J04 A prospective observational study of the frequency of single nucleotide polymorphisms (SNP) in patients with huntington’s disease (hd)

Abstract

Background Expansion of a cytosine-adenine-guanine (CAG) triplet repeat in the Huntingtin (HTT) gene causes HD through production and accumulation of mutant HTT (mHTT) protein, leading to progressive loss of neurons in the brain. The pathogenic CAG repeat has been linked to certain SNPs, allowing the possibility of targeting SNPs to lower mHTT protein without impacting wild-type HTT (wtHTT) protein, which is essential for neuronal development and homeostasis.
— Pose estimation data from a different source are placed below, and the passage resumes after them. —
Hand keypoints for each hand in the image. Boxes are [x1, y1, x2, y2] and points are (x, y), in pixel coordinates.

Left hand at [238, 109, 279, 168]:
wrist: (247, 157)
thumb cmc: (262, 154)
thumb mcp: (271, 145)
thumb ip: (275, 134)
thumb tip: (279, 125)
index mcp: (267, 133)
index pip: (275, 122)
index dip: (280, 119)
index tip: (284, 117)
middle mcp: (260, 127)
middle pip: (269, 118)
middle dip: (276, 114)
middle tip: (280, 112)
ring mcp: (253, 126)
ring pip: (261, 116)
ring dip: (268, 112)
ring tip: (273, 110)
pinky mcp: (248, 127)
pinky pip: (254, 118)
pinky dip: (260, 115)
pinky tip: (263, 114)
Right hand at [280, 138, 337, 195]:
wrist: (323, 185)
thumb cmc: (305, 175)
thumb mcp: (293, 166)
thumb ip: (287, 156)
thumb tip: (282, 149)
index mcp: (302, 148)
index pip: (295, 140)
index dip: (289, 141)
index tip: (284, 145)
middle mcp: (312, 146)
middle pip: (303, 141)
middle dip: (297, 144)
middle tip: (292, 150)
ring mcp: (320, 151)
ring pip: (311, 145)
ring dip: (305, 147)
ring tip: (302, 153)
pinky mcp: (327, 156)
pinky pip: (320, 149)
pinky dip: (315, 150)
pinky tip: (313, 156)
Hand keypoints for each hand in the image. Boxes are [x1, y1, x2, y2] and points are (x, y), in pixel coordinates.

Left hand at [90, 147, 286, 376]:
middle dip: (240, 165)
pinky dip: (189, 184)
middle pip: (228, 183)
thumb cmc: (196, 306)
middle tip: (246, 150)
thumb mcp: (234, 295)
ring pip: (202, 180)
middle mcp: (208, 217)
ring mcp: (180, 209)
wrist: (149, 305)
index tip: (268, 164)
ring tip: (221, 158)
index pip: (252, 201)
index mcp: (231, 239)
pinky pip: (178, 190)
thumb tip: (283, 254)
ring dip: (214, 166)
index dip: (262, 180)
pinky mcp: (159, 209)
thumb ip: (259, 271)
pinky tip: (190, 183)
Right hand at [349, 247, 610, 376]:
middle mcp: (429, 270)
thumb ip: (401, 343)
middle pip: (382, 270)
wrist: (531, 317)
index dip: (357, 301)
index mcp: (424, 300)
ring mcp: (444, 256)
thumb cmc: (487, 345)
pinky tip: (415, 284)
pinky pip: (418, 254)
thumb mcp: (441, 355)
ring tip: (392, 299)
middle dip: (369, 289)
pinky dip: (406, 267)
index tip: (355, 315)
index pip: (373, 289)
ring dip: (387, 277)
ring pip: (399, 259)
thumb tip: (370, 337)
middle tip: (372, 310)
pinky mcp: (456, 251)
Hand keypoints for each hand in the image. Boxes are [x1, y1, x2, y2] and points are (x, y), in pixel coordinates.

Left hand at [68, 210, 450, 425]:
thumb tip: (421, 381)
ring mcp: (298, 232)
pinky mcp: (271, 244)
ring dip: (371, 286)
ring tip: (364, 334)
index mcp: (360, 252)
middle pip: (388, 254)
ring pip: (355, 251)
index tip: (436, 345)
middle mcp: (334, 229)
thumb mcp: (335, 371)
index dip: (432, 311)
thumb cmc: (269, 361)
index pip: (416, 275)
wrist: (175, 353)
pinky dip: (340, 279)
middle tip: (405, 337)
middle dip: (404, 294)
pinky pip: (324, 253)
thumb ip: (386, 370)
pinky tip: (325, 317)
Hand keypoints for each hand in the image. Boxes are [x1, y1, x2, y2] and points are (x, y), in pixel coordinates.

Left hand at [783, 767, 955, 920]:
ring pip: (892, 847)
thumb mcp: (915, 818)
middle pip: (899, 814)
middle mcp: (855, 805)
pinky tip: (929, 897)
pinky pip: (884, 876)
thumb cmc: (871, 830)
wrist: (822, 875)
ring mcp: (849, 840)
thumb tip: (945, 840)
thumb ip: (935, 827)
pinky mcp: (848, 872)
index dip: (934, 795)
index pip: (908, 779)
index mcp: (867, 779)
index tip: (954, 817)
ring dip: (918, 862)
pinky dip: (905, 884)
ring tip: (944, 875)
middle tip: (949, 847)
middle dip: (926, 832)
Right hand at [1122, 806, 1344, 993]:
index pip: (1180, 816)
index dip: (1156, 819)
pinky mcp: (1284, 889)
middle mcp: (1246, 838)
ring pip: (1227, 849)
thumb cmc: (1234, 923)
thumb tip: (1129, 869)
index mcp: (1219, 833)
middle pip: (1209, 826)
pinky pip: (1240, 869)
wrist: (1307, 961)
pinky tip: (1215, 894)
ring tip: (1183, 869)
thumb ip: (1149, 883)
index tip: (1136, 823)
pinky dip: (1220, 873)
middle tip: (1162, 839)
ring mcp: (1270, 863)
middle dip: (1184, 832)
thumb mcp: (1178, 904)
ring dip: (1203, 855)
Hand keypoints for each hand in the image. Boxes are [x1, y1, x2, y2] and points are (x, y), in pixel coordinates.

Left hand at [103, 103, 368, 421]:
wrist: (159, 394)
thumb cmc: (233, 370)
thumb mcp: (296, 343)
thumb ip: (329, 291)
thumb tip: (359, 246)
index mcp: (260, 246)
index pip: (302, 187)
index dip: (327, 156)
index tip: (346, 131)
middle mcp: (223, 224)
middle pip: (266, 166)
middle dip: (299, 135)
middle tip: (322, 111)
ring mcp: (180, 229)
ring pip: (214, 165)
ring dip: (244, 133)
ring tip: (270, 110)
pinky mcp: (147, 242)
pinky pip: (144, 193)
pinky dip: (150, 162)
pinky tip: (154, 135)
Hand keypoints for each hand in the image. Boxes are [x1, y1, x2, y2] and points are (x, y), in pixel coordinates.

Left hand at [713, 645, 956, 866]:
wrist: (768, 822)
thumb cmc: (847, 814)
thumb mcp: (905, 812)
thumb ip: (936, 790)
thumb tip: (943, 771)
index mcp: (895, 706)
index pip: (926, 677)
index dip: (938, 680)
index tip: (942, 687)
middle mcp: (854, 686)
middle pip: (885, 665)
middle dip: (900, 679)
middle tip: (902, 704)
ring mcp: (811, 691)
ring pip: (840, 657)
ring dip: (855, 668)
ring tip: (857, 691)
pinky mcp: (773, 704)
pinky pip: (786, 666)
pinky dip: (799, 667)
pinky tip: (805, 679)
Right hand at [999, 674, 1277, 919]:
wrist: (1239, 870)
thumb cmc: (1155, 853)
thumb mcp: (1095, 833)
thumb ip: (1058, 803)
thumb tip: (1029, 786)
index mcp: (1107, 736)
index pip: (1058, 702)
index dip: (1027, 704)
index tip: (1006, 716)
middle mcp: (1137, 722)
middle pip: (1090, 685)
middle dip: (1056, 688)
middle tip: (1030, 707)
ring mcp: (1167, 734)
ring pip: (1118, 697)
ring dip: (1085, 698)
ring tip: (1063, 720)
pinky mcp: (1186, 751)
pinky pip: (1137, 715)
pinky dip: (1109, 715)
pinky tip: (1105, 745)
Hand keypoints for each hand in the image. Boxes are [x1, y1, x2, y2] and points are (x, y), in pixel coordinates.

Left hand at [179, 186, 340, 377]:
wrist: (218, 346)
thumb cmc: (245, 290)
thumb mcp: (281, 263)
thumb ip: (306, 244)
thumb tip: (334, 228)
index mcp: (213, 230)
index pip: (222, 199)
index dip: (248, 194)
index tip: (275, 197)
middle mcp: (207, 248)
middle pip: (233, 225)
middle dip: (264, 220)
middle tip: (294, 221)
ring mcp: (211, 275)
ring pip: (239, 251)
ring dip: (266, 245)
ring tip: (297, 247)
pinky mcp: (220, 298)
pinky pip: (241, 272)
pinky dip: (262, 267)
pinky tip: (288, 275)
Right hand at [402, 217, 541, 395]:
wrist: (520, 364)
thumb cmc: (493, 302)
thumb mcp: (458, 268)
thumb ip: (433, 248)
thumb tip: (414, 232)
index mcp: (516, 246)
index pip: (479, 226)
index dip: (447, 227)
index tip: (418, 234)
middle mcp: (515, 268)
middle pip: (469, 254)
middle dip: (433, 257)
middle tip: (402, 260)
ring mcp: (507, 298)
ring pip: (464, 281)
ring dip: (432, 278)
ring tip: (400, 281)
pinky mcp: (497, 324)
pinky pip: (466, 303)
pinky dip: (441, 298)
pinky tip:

Aim To determine the frequency of the thymine (T) variant of rs362307 (SNP1) or rs362331 (SNP2) on the same HTT allele as the pathogenic CAG triplet repeat expansion in patients with HD. Methods Across 7 US sites, HD patients (aged 25–65 years) with United HD Rating Scale Total Functional Capacity scores of 7–13 are eligible to enroll. Blood samples are collected at 1 clinic visit and processed in 3 steps at a central laboratory. The first step confirms the number and size of CAG repeats in DNA samples, using polymerase chain reaction and Bioanalyzer, respectively. The second step determines the presence of SNPs (heterozygosity) via Sanger sequencing. Finally, samples with CAG repeats ≥36 and SNP heterozygosity are assessed to determine whether the SNP is present (phased) on the mHTT allele using RNA samples and a long-range sequencing investigational assay. Results A total of 203 HD patients have been enrolled and 199 DNA samples processed. All patients had confirmation of HD diagnosis with ≥36 CAG repeats (median, 44.36; range, 38–62). Heterozygosity was identified in 144 (72%) patients. Phasing results are available for 104 patients, of which, 88 (85%) had SNP1 (n=40), SNP2 (n=21), or both (n=27) present on the mHTT allele. Conclusions Results indicate that over 70% of HD patients have the targeted SNPs, which is consistent with previous reports. The ability to identify and target SNPs associated with the CAG repeat may allow personalized therapy. Final phasing results will be presented.